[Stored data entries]
[Start of Attachment]

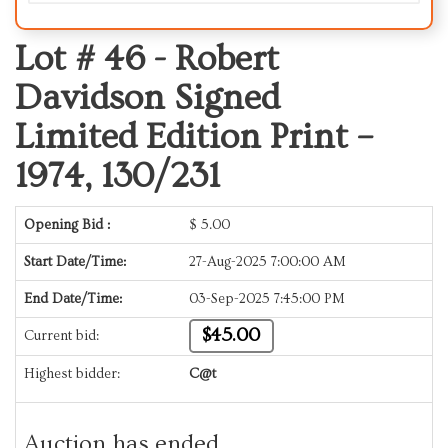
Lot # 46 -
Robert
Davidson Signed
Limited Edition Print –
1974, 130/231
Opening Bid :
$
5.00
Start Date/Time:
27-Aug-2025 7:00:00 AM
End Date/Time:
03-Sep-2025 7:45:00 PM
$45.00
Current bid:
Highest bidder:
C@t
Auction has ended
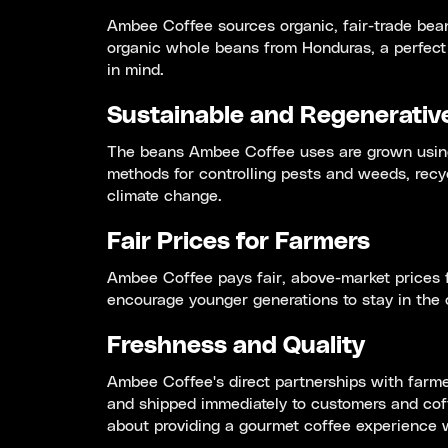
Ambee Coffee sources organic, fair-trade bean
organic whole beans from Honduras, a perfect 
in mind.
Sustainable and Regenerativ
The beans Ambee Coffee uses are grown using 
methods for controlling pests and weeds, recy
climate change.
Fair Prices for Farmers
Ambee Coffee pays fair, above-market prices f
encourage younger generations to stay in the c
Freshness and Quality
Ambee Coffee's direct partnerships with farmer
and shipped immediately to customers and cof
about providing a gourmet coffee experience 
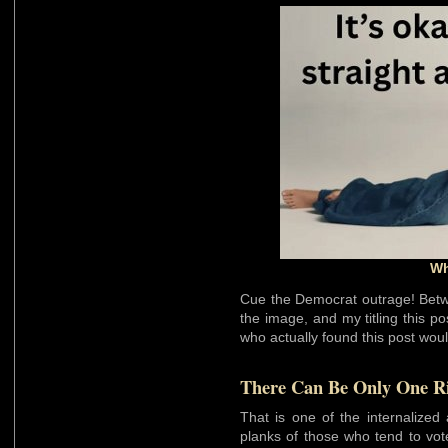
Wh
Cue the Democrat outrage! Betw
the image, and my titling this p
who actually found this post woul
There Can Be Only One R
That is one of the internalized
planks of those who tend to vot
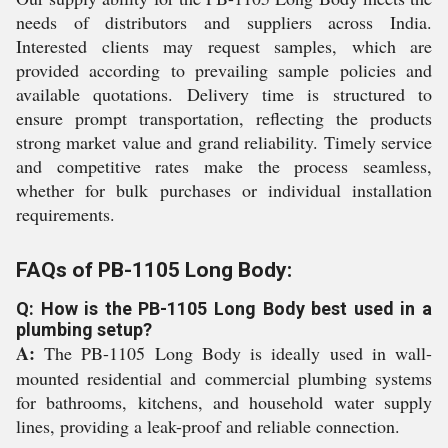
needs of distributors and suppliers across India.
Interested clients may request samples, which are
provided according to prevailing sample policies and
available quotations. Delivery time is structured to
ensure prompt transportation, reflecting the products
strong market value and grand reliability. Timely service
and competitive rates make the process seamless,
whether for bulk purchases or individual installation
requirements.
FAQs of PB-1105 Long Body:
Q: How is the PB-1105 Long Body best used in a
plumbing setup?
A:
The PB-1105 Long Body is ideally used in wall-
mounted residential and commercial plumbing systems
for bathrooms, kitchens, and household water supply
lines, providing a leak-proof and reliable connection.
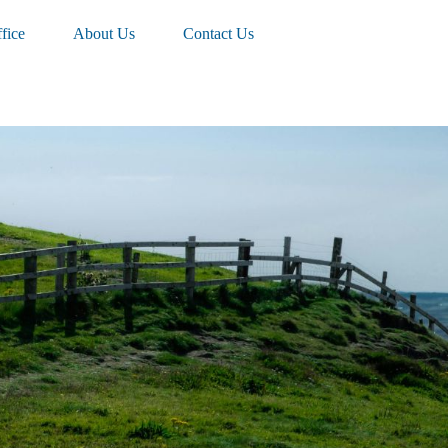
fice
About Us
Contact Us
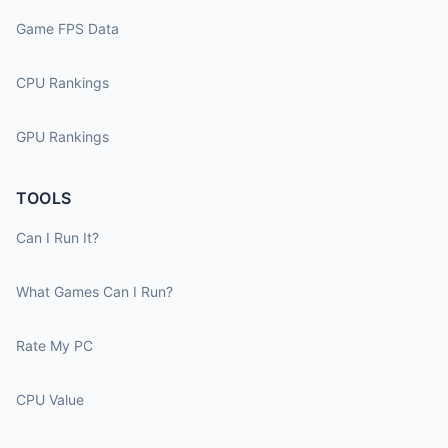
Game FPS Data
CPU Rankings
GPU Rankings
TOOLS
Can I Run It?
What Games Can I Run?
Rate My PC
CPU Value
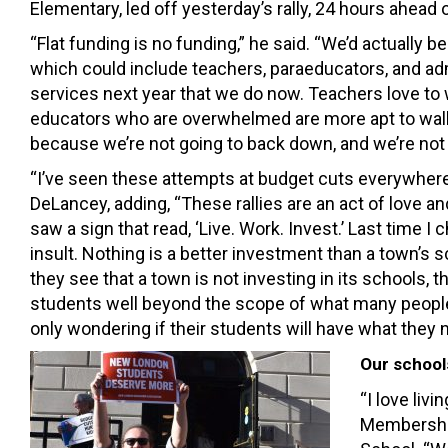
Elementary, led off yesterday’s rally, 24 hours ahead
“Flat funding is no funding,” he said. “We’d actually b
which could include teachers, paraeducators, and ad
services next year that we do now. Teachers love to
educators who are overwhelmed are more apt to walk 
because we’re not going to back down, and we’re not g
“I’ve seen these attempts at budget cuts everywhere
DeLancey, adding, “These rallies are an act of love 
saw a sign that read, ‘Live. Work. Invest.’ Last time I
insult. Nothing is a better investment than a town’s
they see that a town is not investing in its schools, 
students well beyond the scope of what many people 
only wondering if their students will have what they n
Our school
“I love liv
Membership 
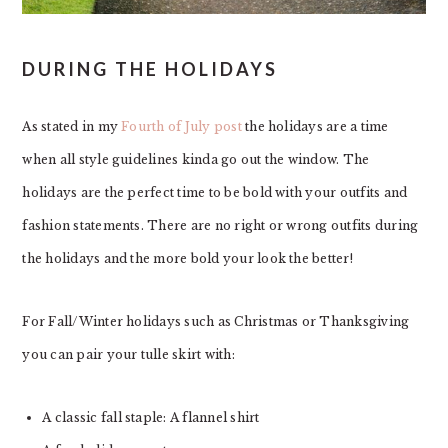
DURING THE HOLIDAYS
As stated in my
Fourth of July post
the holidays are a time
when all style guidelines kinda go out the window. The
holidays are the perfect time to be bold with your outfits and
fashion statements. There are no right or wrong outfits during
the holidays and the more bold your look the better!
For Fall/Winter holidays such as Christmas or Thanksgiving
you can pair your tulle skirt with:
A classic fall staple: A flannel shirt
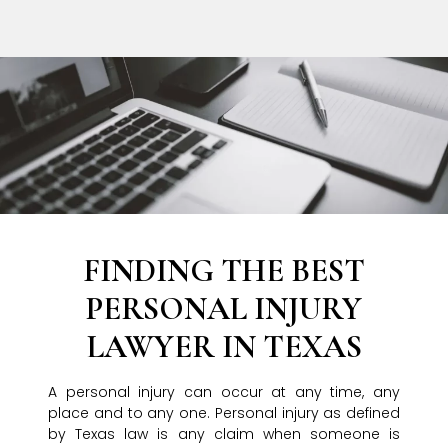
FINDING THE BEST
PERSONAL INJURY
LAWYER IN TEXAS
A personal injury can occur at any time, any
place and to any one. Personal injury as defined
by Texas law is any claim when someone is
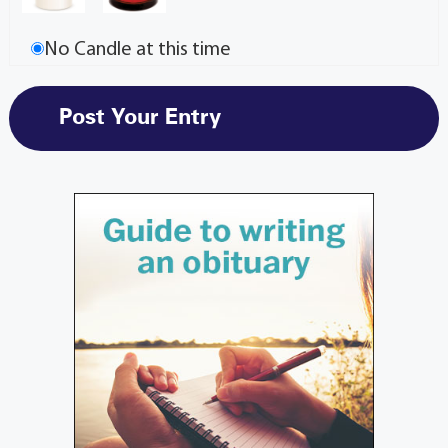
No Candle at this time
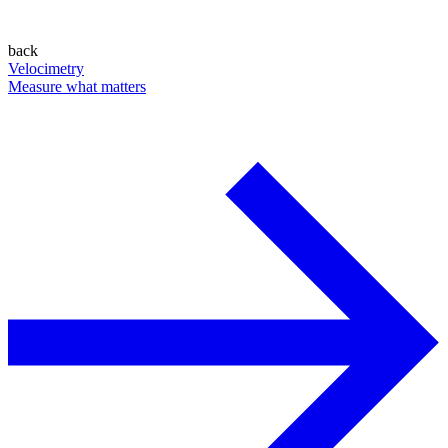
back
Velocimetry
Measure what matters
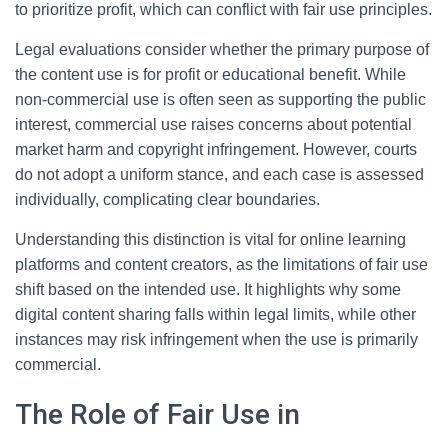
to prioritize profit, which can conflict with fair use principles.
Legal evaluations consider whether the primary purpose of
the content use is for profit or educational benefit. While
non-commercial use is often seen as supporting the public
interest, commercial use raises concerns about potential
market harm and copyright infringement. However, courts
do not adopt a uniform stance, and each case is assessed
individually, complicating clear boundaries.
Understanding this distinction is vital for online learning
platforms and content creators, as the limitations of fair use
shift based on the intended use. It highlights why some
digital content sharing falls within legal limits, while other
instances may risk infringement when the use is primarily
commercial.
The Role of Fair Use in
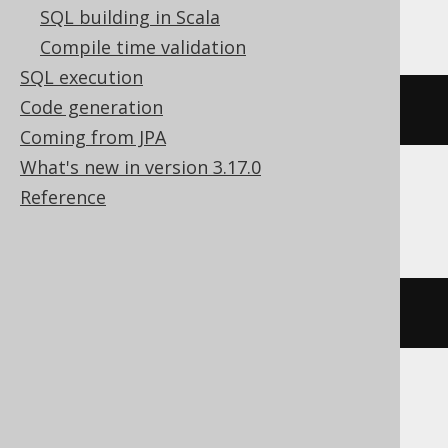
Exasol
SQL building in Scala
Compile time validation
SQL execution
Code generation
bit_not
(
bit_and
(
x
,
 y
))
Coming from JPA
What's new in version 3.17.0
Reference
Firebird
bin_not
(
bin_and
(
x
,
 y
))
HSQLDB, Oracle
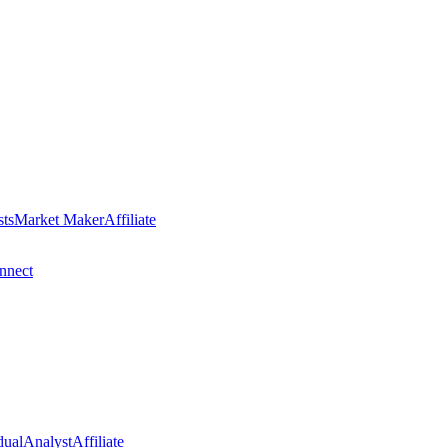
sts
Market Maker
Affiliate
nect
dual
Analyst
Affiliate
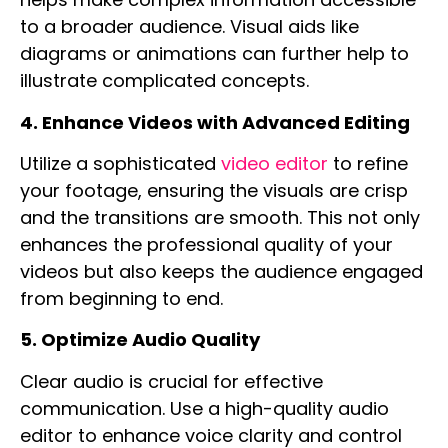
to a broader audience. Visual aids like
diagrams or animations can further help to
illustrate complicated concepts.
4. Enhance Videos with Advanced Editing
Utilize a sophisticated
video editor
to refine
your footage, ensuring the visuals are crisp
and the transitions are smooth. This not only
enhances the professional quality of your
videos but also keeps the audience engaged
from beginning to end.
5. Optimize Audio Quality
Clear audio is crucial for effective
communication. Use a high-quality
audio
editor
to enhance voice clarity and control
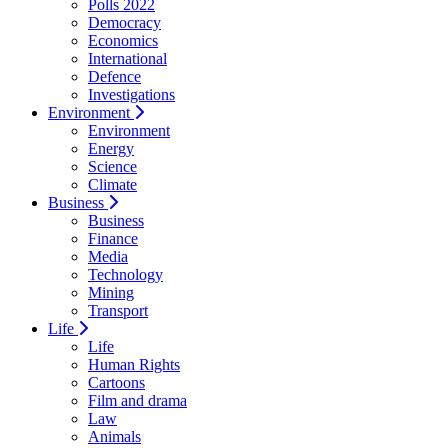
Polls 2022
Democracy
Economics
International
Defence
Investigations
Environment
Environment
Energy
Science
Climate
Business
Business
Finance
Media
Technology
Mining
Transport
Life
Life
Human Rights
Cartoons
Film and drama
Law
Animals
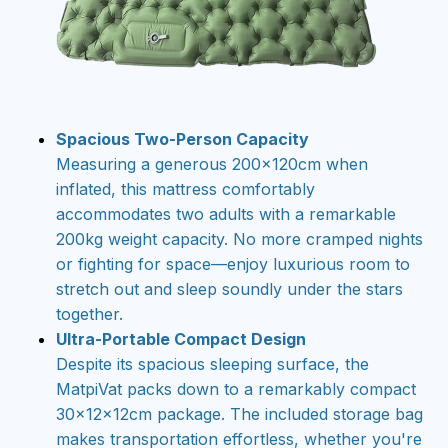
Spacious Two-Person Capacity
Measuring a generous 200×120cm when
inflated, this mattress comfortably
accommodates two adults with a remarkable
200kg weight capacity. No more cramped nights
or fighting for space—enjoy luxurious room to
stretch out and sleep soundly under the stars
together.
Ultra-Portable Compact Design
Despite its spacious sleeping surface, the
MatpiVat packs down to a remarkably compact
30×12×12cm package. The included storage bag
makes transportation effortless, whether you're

[End of Attachment]

→ **EXERCISE REQUIREMENTS**:
Word for word, repeat the lines of data above, omitting every picture.

→ **TASK RESPONSE**:
Lot # 46 -
Robert
Davidson Signed
Limited Edition Print –
1974, 130/231
Opening Bid :
$
5.00
Start Date/Time:
27-Aug-2025 7:00:00 AM
End Date/Time:
03-Sep-2025 7:45:00 PM
$45.00
Current bid:
Highest bidder:
C@t
Auction has ended
Ambee Coffee sources organic, fair-trade bean
organic whole beans from Honduras, a perfect 
in mind.
Sustainable and Regenerativ
The beans Ambee Coffee uses are grown using 
methods for controlling pests and weeds, recy
climate change.
Fair Prices for Farmers
Ambee Coffee pays fair, above-market prices f
encourage younger generations to stay in the c
Freshness and Quality
Ambee Coffee's direct partnerships with farmer
and shipped immediately to customers and cof
about providing a gourmet coffee experience 
Wh
Cue the Democrat outrage! Betw
the image, and my titling this p
who actually found this post woul
There Can Be Only One R
That is one of the internalized
planks of those who tend to vot
needs of distributors and suppliers across India.
Interested clients may request samples, which are
provided according to prevailing sample policies and
available quotations. Delivery time is structured to
ensure prompt transportation, reflecting the products
strong market value and grand reliability. Timely service
and competitive rates make the process seamless,
whether for bulk purchases or individual installation
requirements.
FAQs of PB-1105 Long Body:
Q: How is the PB-1105 Long Body best used in a
plumbing setup?
A:
The PB-1105 Long Body is ideally used in wall-
mounted residential and commercial plumbing systems
for bathrooms, kitchens, and household water supply
lines, providing a leak-proof and reliable connection.
fice
About Us
Contact Us
Game FPS Data
CPU Rankings
GPU Rankings
TOOLS
Can I Run It?
What Games Can I Run?
Rate My PC
CPU Value
Elementary, led off yesterday’s rally, 24 hours ahead
“Flat funding is no funding,” he said. “We’d actually b
which could include teachers, paraeducators, and ad
services next year that we do now. Teachers love to
educators who are overwhelmed are more apt to walk 
because we’re not going to back down, and we’re not g
“I’ve seen these attempts at budget cuts everywhere
DeLancey, adding, “These rallies are an act of love 
saw a sign that read, ‘Live. Work. Invest.’ Last time I
insult. Nothing is a better investment than a town’s
they see that a town is not investing in its schools, 
students well beyond the scope of what many people 
only wondering if their students will have what they n
Our school
“I love liv
Membership 
DURING THE HOLIDAYS
As stated in my
Fourth of July post
the holidays are a time
when all style guidelines kinda go out the window. The
holidays are the perfect time to be bold with your outfits and
fashion statements. There are no right or wrong outfits during
the holidays and the more bold your look the better!
For Fall/Winter holidays such as Christmas or Thanksgiving
you can pair your tulle skirt with:
A classic fall staple: A flannel shirt
FINDING THE BEST
PERSONAL INJURY
LAWYER IN TEXAS
A personal injury can occur at any time, any
place and to any one. Personal injury as defined
by Texas law is any claim when someone is
No Candle at this time
back
Velocimetry
Measure what matters
to prioritize profit, which can conflict with fair use principles.
Legal evaluations consider whether the primary purpose of
the content use is for profit or educational benefit. While
non-commercial use is often seen as supporting the public
interest, commercial use raises concerns about potential
market harm and copyright infringement. However, courts
do not adopt a uniform stance, and each case is assessed
individually, complicating clear boundaries.
Understanding this distinction is vital for online learning
platforms and content creators, as the limitations of fair use
shift based on the intended use. It highlights why some
digital content sharing falls within legal limits, while other
instances may risk infringement when the use is primarily
commercial.
The Role of Fair Use in
Exasol
SQL building in Scala
Compile time validation
SQL execution
Code generation
bit_not
(
bit_and
(
x
,
 y
))
Coming from JPA
What's new in version 3.17.0
Reference
Firebird
bin_not
(
bin_and
(
x
,
 y
))
HSQLDB, Oracle
sts
Market Maker
Affiliate
nect
dual
Analyst
Affiliate
to a broader audience. Visual aids like
diagrams or animations can further help to
illustrate complicated concepts.
4. Enhance Videos with Advanced Editing
Utilize a sophisticated
video editor
to refine
your footage, ensuring the visuals are crisp
and the transitions are smooth. This not only
enhances the professional quality of your
videos but also keeps the audience engaged
from beginning to end.
5. Optimize Audio Quality
Clear audio is crucial for effective
communication. Use a high-quality
audio
editor
to enhance voice clarity and control
Polls 2022
Democracy
Economics
International
Defence
Investigations
Environment
Environment
Energy
Science
Climate
Business
Business
Finance
Media
Technology
Mining
Transport
Life
Life
Human Rights
Cartoons
Film and drama
Law
Animals
Spacious Two-Person Capacity
Measuring a generous 200×120cm when
inflated, this mattress comfortably
accommodates two adults with a remarkable
200kg weight capacity. No more cramped nights
or fighting for space—enjoy luxurious room to
stretch out and sleep soundly under the stars
together.
Ultra-Portable Compact Design
Despite its spacious sleeping surface, the
MatpiVat packs down to a remarkably compact
30×12×12cm package. The included storage bag
makes transportation effortless, whether you're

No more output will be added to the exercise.